People continue to wait in long lines to be tested for the Covid virus. I’ve seen – as I’m sure you, too, have seen – snaking queues of automobiles, each vehicle waiting its turn to drive into a testing site.

This continuing mania for testing is evidence of the reality of Covid Derangement Syndrome. The vast majority of people seeking tests are at virtually no risk of suffering serious consequences from the SARS-CoV-2 virus. Yet testing is often required and, even when not required, eagerly and anxiously sought.

I’ve a confession: I’ve taken only one Covid test. Just one. That was in March 2021. I took this test – it was self-administered at home – only in order to be cleared to lecture for a GMU Law & Economics Center event (held, ironically, in gloriously sane Florida).

The previous paragraph, I realize, doesn’t technically feature a confession, as I have absolutely no qualms, shame, or regrets about not subjecting myself repeatedly to Covid testing.

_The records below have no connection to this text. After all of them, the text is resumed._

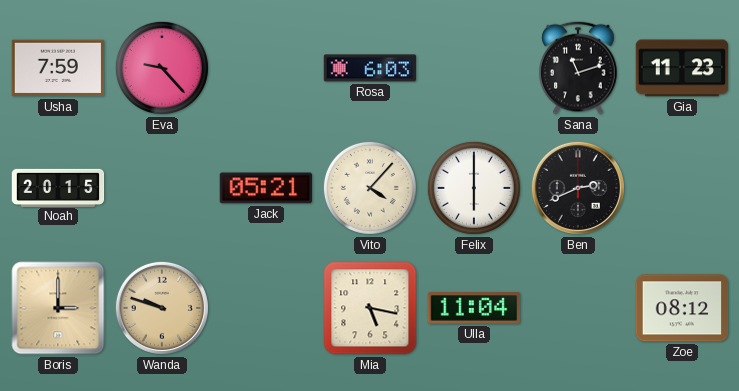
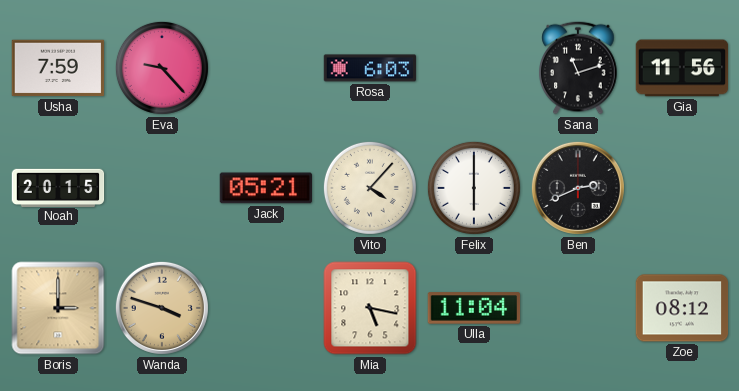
Gia: 11:23 -> 11:56
Wanda: 9:48 -> 3:48
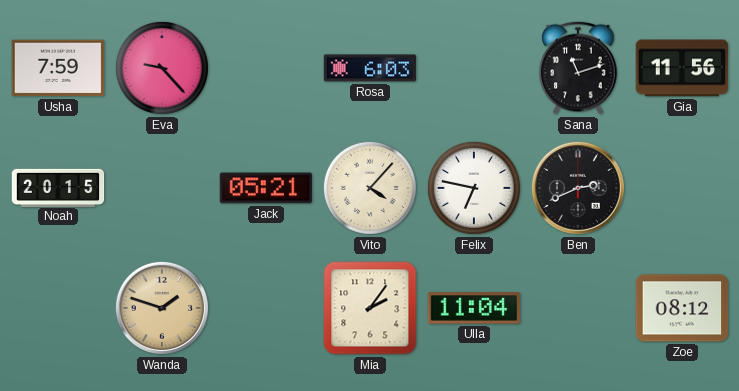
Felix: 6:00 -> 6:47
Boris: 3:00 -> none
Wanda: 3:48 -> 1:48
Mia: 5:17 -> 2:06
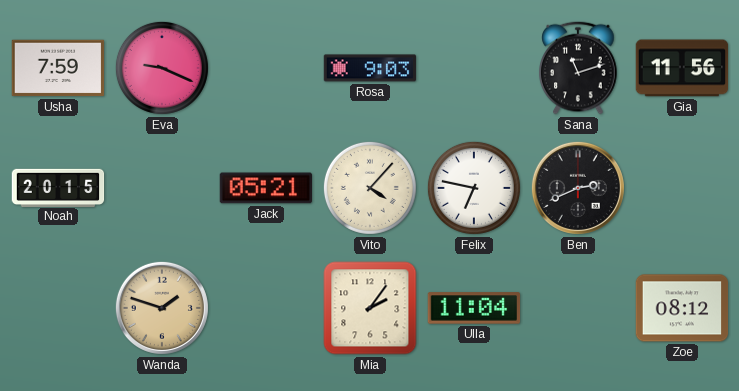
Eva: 9:23 -> 9:19
Rosa: 6:03 -> 9:03
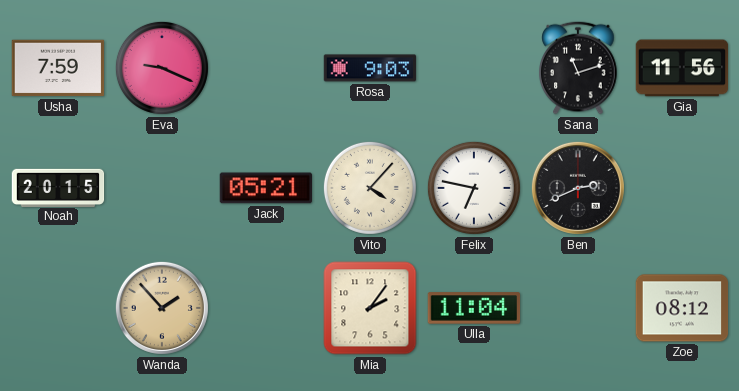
Wanda: 1:48 -> 1:53
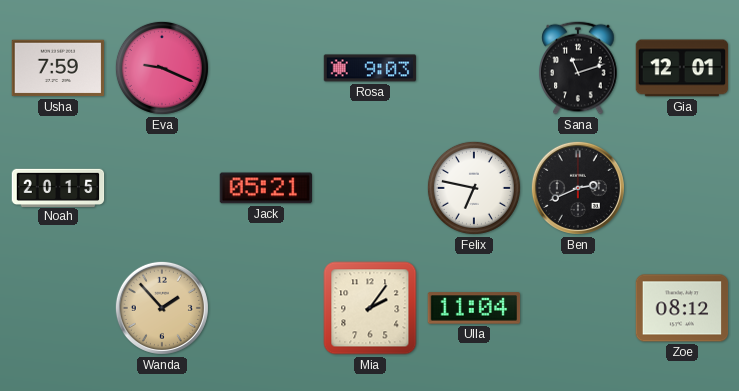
Gia: 11:56 -> 12:01
Vito: 4:07 -> none
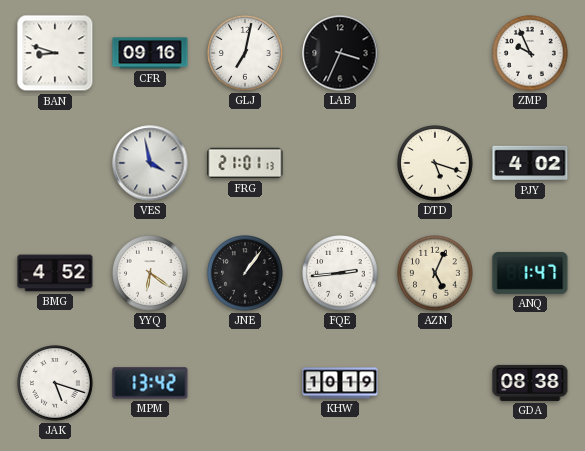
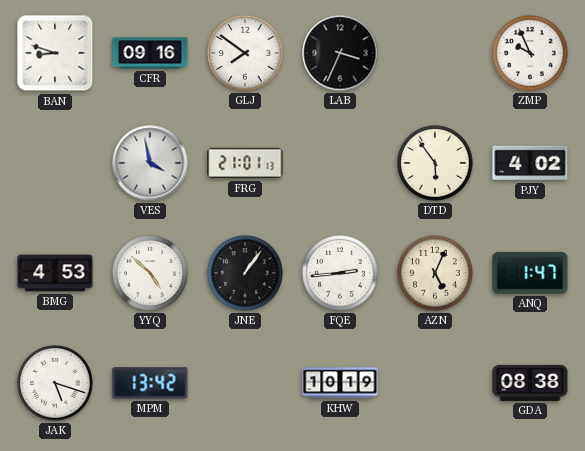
GLJ: 7:02 -> 7:51
DTD: 5:18 -> 5:54
BMG: 4:52 -> 4:53
YYQ: 6:21 -> 4:52
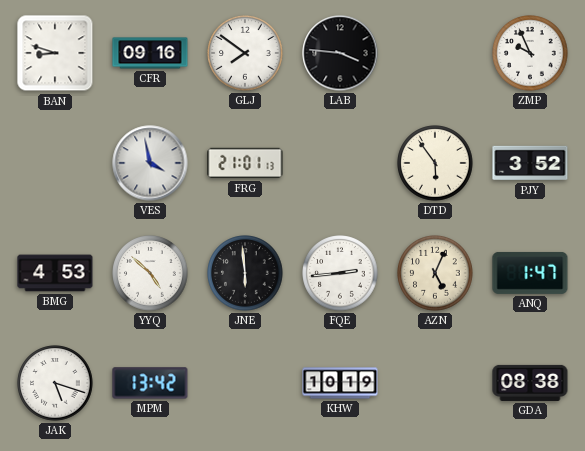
LAB: 3:34 -> 3:46
PJY: 4:02 -> 3:52
JNE: 1:06 -> 5:59
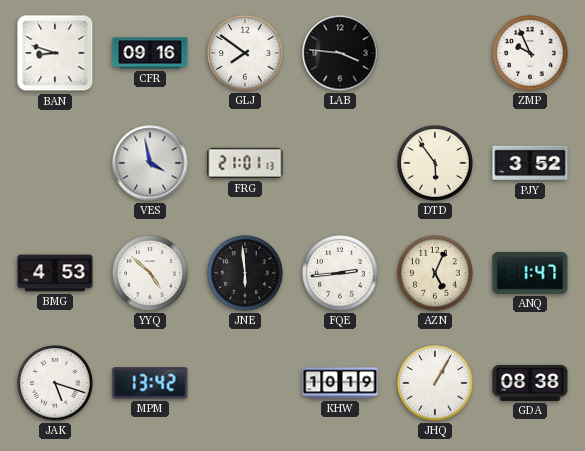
JHQ: none -> 1:05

I’d not bet my pension that I’ll never have a another test for Covid. Perhaps some situation will present itself that makes the benefits to me of being tested – say, to board an international flight – worth the cost. But unless I experience symptoms that present a good-enough prospect that I have a serious case of Covid, I certainly will never on my own seek to be tested for the dread virus.